=== Section Start ===

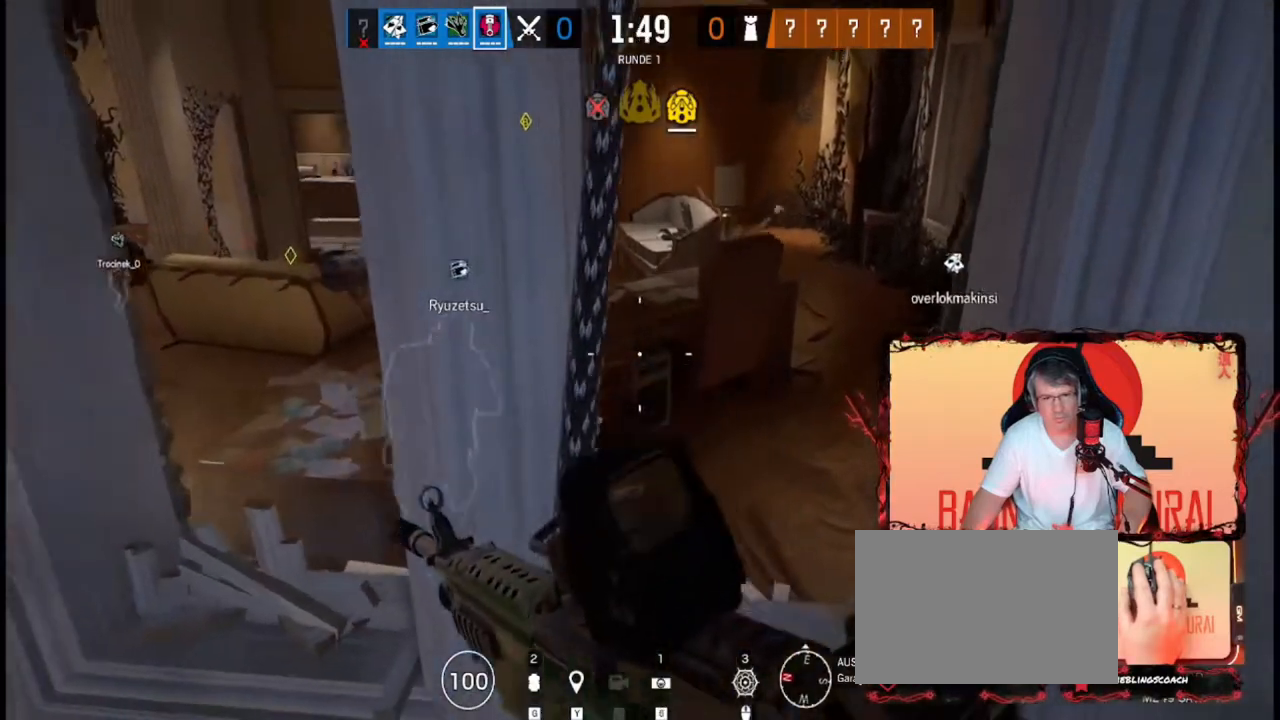
{"keys": [], "events": []}
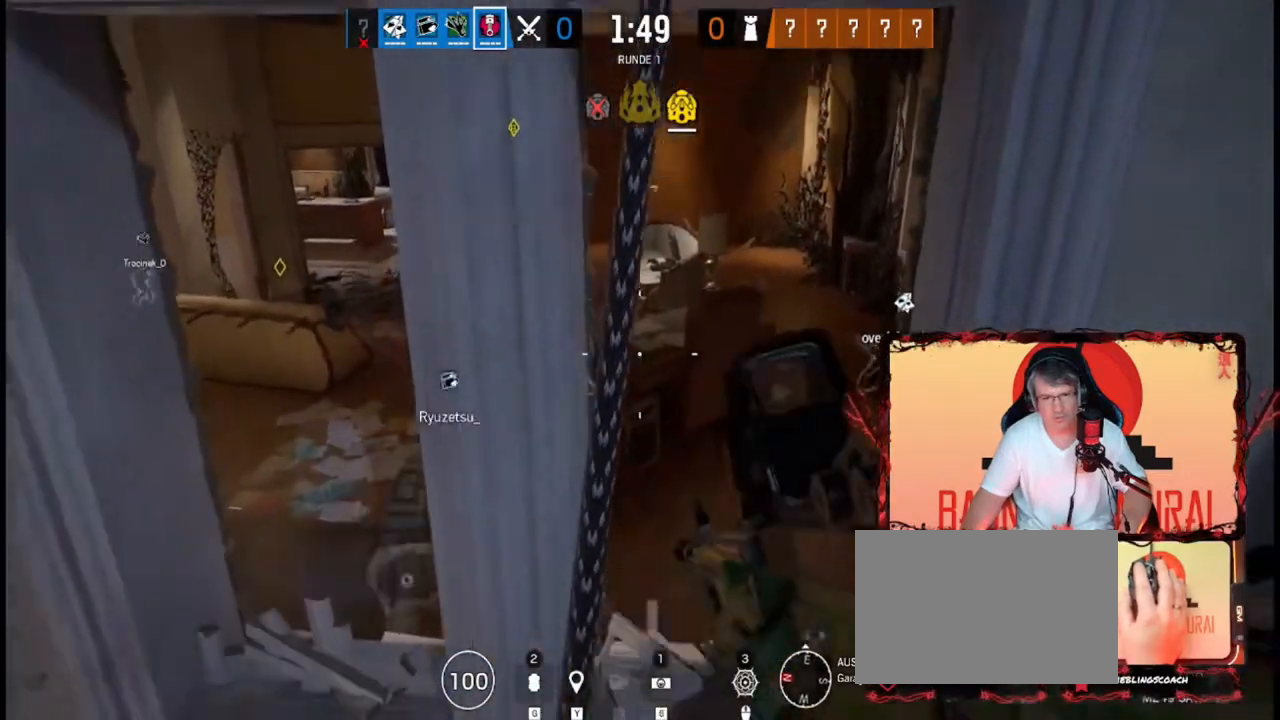
{"keys": [], "events": []}
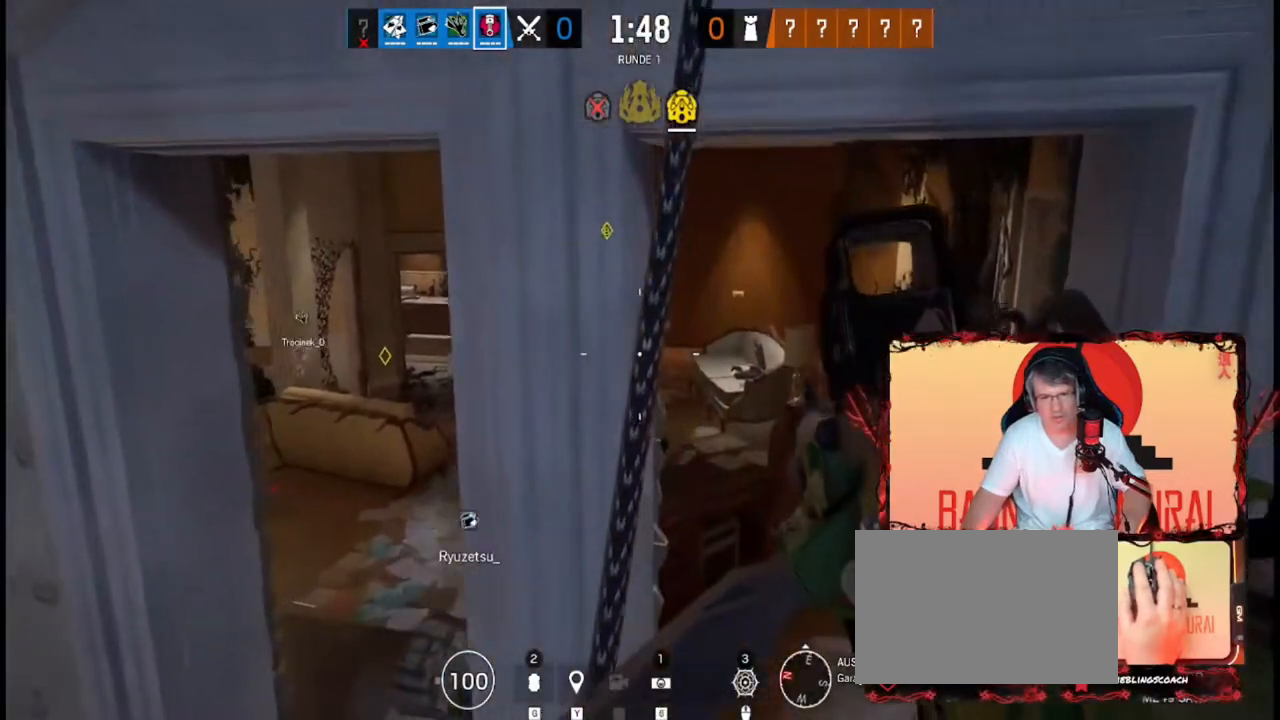
{"keys": [], "events": []}
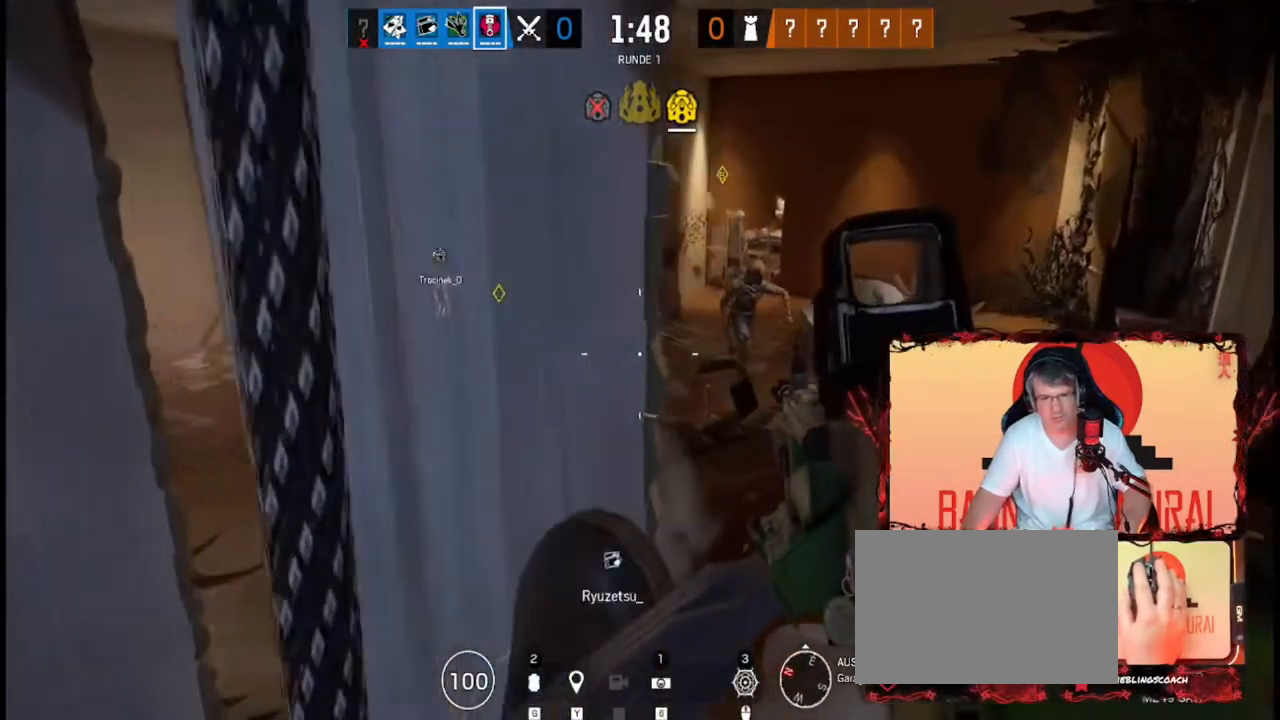
{"keys": [], "events": []}
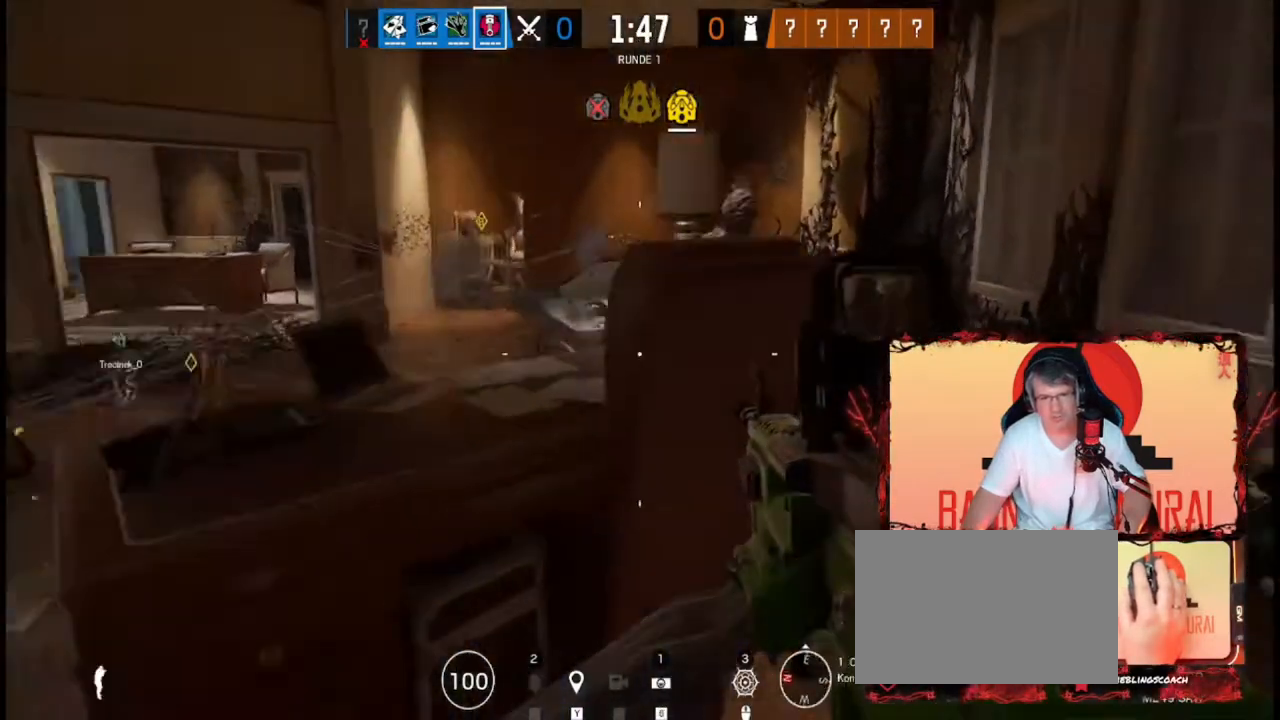
{"keys": ["s"], "events": [[80, "s", "down"], [400, "d", "down"], [480, "d", "up"]]}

=== Section End ===

What you need to do:
In your copy, repeat each record exactly and include no pictures.

Exercise output:
{"keys": [], "events": []}
{"keys": [], "events": []}
{"keys": [], "events": []}
{"keys": [], "events": []}
{"keys": ["s"], "events": [[80, "s", "down"], [400, "d", "down"], [480, "d", "up"]]}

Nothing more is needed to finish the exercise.